Und immer begleitete ihn die Angst vor der Polizei, weil er keine Papiere hatte. Über Iran gelangte Ahasan mit anderen Flüchtlingen nach Griechenland, wohnte in Athen in einem Flüchtlingscamp. „Da waren wir zwar eingeschlossen wie in einem Gefängnis, aber es ging uns gut: Wir hatten ein Bett und immer etwas zu essen.“
Im Oktober 2015 endete seine Flucht in Gladbeck
Über Mazedonien, Serbien, Ungarn und Österreich gelangte der inzwischen jugendliche Ahasan nach München. Vom Flüchtlingscamp dort wurde er nach Bielefeld gebracht, dann nach Warendorf, und schließlich gehörte er zu einer Gruppe von Flüchtlingen, die im Oktober 2015 Gladbeck zugewiesen wurde.
„Das war mein großes Glück“, sagt er heute und schaut lächelnd seine „Mutti“ an. So nennt er Marlies Luft liebevoll. Die 73-Jährige wohnt in dem Haus, in dem Ahasan, mit sechs weiteren Flüchtlingen aus unterschiedlichen Ländern, eine Dreieinhalb-Zimmer-Wohnung beziehen konnte. Sie hat sich, gemeinsam mit ihrer Tochter Heike Becker, von Anfang an um die jungen Männer gekümmert und besonders Ahasan in ihr Herz geschlossen. Mutter und Tochter haben den jungen Mann, der mittlerweile dauerhaftes Bleiberecht in Deutschland hat, quasi „adoptiert“, ihn in ihre Familie aufgenommen und ihm alle Wege geebnet, damit er auf eigenen Füßen stehen kann.
Hoffnung auf eine Ausbildung
Der 22-Jährige ist auf dem besten Weg. Er hat inzwischen eine eigene Wohnung, hat Sprach- und Qualifizierungskurse besucht, mehrere Praktika gemacht und hatte sogar schon mit einer Ausbildung zum Elektroniker begonnen.
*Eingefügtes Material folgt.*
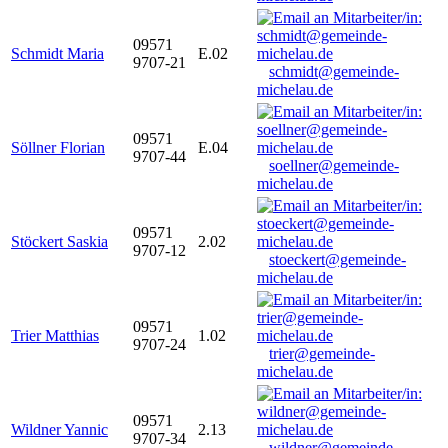
09571
Schmidt Maria
E.02
9707-21
schmidt@gemeinde-
michelau.de
09571
Söllner Florian
E.04
9707-44
soellner@gemeinde-
michelau.de
09571
Stöckert Saskia
2.02
9707-12
stoeckert@gemeinde-
michelau.de
09571
Trier Matthias
1.02
9707-24
trier@gemeinde-
michelau.de
09571
Wildner Yannic
2.13
9707-34
wildner@gemeinde-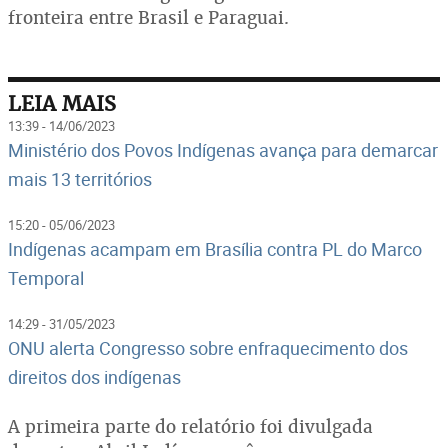
fronteira entre Brasil e Paraguai.
LEIA MAIS
13:39 - 14/06/2023
Ministério dos Povos Indígenas avança para demarcar
mais 13 territórios
15:20 - 05/06/2023
Indígenas acampam em Brasília contra PL do Marco
Temporal
14:29 - 31/05/2023
ONU alerta Congresso sobre enfraquecimento dos
direitos dos indígenas
A primeira parte do relatório foi divulgada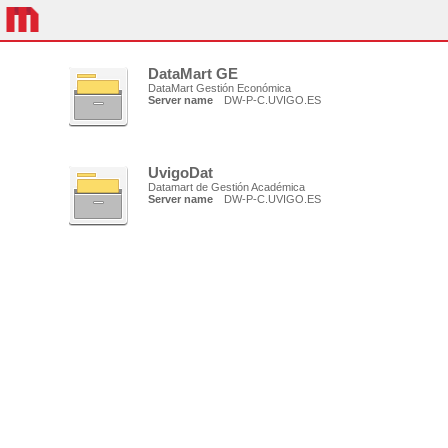
DataMart GE
DataMart Gestión Económica
Server name
DW-P-C.UVIGO.ES
UvigoDat
Datamart de Gestión Académica
Server name
DW-P-C.UVIGO.ES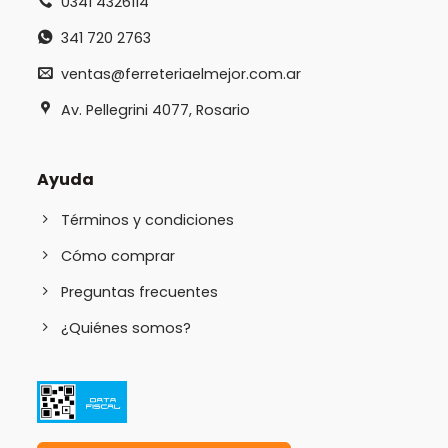
0341 4326114
341 720 2763
ventas@ferreteriaelmejor.com.ar
Av. Pellegrini 4077, Rosario
Ayuda
Términos y condiciones
Cómo comprar
Preguntas frecuentes
¿Quiénes somos?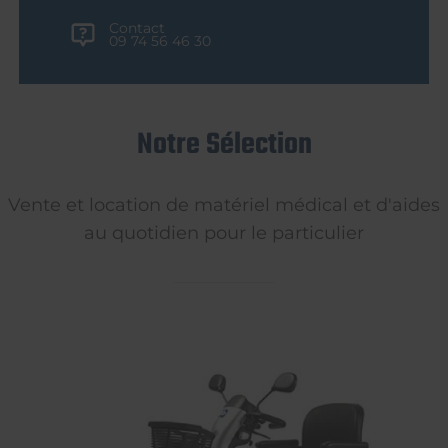
Contact
09 74 56 46 30
Notre Sélection
Vente et location de matériel médical et d'aides
au quotidien pour le particulier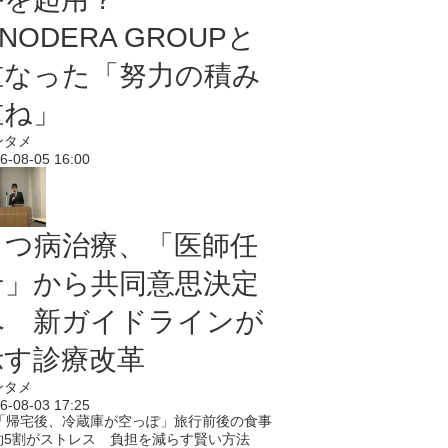
NODERA GROUPと
重なった「努力の積み
重ね」
ンタメ
6-08-05 16:00
うつ病治療、「医師任
せ」から共同意思決定
へ 新ガイドラインが
示す診療改革
ンタメ
6-08-03 17:25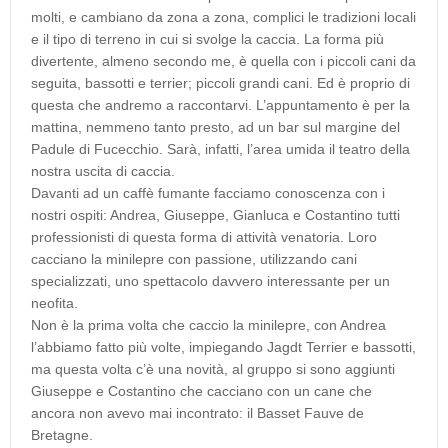
molti, e cambiano da zona a zona, complici le tradizioni locali
e il tipo di terreno in cui si svolge la caccia. La forma più
divertente, almeno secondo me, è quella con i piccoli cani da
seguita, bassotti e terrier; piccoli grandi cani. Ed è proprio di
questa che andremo a raccontarvi. L’appuntamento è per la
mattina, nemmeno tanto presto, ad un bar sul margine del
Padule di Fucecchio. Sarà, infatti, l’area umida il teatro della
nostra uscita di caccia.
Davanti ad un caffè fumante facciamo conoscenza con i
nostri ospiti: Andrea, Giuseppe, Gianluca e Costantino tutti
professionisti di questa forma di attività venatoria. Loro
cacciano la minilepre con passione, utilizzando cani
specializzati, uno spettacolo davvero interessante per un
neofita.
Non è la prima volta che caccio la minilepre, con Andrea
l’abbiamo fatto più volte, impiegando Jagdt Terrier e bassotti,
ma questa volta c’è una novità, al gruppo si sono aggiunti
Giuseppe e Costantino che cacciano con un cane che
ancora non avevo mai incontrato: il Basset Fauve de
Bretagne.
Er hat sie abgebrochen, „weil es vor allem im Winter fast unmöglich war, jeden Tag mit Bus, Zug und Bahn pünklich nach Bochum zu kommen, von den Einsätzen auf Baustellen in anderen Städten ganz zu schweigen“, erzählt Heike Becker. „Das hat ihn überfordert.“ Aber vielleicht hat der 22-Jährige wieder Glück: Ein ehemaliger Arbeitskollege hat sich in Gladbeck selbstständig gemacht. Bei ihm kann er möglicherweise seine Ausbildung beenden.
Ahasan Habib ist sicher, dass seine lange „Reise“ in Gladbeck wirklich zu Ende gegangen ist: „Ich habe hier so viel Gutes erlebt, habe eine neue Familie gefunden und fühle mich in diesem friedlichen Land sicher. Hier möchte ich bleiben.“
Neben der Ausbildung ist sein nächstes Ziel, den Führerschein zu machen. Und dann gibt es da noch einen großen Wunsch: Mit seiner neuen „Familie“ möchte er Urlaub machen – als ganz normaler Tourist in seine alte Heimat Myanmar reisen.